対象本文:
^^^^^^^^^^^^^^^^

Appendix A. RFC 2617 からの変更点

スキームの定義は [RFC7235] のような新しい仕様に整合するよう書き直されました。

新しい認証パラメータ 'charset' が追加されました。これは助言的なものであるため、既存の実装は変更を必ずしも必要としませんが、新しい情報を利用したい場合は採用できます。

Appendix B. 'charset' パラメータの導入上の考慮事項

B.1. ユーザーエージェント

'charset' を実装していないユーザーエージェントは、従来どおり動作し続け、新しいパラメータを無視します。

既にデフォルトを UTF-8 にしているユーザーエージェントは、定義上 'charset' を実装していることになります。

その他のユーザーエージェントはデフォルト動作を維持し、'charset' を見たときに UTF-8 に切り替えることができます。

B.2. サーバー

資格情報で非 US-ASCII 文字をサポートしていないサーバーは 'charset' をサポートするために変更を必要としません。

非 US-ASCII 文字をサポートする必要があるが UTF-8 を使用できないサーバーは影響を受けず、従来どおり動作します。

^^^^^^^^^^^^^^^^

作業指示:
'charset' パラメータについての上の本文に照らして、次の 1.〜3. の記述が本文と一致するか判定してください。判定は各記述について「はい」または「いいえ」で答え、決め手となる本文の語句を一字一句そのまま引用して添えてください。
1. 'charset' を実装していないユーザーエージェントは、新しいパラメータを無視する。
2. 資格情報で非 US-ASCII 文字をサポートしていないサーバーは、'charset' をサポートするために変更が必要である。
3. 'charset' は、既存の実装に変更を義務づける必須のパラメータとして追加された。

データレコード
^^^^^^^^^^^^^^^^

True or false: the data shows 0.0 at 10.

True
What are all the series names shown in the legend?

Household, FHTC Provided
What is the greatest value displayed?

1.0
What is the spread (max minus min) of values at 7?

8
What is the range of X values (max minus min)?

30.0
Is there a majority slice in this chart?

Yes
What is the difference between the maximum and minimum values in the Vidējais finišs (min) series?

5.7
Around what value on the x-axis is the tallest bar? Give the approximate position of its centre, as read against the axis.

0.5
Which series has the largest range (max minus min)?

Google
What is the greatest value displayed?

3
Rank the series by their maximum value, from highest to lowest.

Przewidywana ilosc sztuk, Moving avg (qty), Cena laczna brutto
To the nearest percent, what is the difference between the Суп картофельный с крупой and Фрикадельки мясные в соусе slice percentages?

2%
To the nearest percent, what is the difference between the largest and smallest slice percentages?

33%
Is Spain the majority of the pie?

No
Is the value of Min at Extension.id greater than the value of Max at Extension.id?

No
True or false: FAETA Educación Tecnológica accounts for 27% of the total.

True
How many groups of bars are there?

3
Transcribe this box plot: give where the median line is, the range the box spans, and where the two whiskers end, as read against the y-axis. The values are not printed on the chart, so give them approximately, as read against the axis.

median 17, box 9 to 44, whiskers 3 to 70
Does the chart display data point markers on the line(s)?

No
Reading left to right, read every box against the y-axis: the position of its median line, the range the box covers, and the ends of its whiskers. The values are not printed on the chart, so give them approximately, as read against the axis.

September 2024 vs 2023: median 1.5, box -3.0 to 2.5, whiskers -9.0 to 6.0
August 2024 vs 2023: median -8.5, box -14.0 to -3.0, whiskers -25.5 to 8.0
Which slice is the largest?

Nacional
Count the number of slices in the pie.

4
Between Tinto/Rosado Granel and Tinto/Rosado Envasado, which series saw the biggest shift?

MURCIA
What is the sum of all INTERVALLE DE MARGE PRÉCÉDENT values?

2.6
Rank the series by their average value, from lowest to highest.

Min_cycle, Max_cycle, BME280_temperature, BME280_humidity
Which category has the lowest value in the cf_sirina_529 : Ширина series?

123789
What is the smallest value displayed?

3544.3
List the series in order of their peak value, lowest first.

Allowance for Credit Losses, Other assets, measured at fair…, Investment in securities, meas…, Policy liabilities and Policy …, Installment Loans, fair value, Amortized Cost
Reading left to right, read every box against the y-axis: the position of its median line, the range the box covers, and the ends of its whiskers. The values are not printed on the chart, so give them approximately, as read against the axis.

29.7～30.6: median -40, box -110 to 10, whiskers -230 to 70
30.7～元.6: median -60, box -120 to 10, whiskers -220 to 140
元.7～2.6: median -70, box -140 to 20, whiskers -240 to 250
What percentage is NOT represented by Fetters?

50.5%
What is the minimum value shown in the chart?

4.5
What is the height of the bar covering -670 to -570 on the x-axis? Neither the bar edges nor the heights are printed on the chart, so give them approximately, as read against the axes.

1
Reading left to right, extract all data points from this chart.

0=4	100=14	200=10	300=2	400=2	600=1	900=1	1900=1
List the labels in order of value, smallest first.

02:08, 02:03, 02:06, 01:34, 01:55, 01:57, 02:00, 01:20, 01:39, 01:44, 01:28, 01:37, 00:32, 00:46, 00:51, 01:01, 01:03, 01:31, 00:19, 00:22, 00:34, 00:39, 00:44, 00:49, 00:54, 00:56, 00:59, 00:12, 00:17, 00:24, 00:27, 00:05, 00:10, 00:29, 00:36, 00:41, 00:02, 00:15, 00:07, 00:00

^^^^^^^^^^^^^^^^

回答:
1. はい：「新しいパラメータを無視します」
2. いいえ：「'charset' をサポートするために変更を必要としません」
3. いいえ：「これは助言的なものであるため、既存の実装は変更を必ずしも必要としません」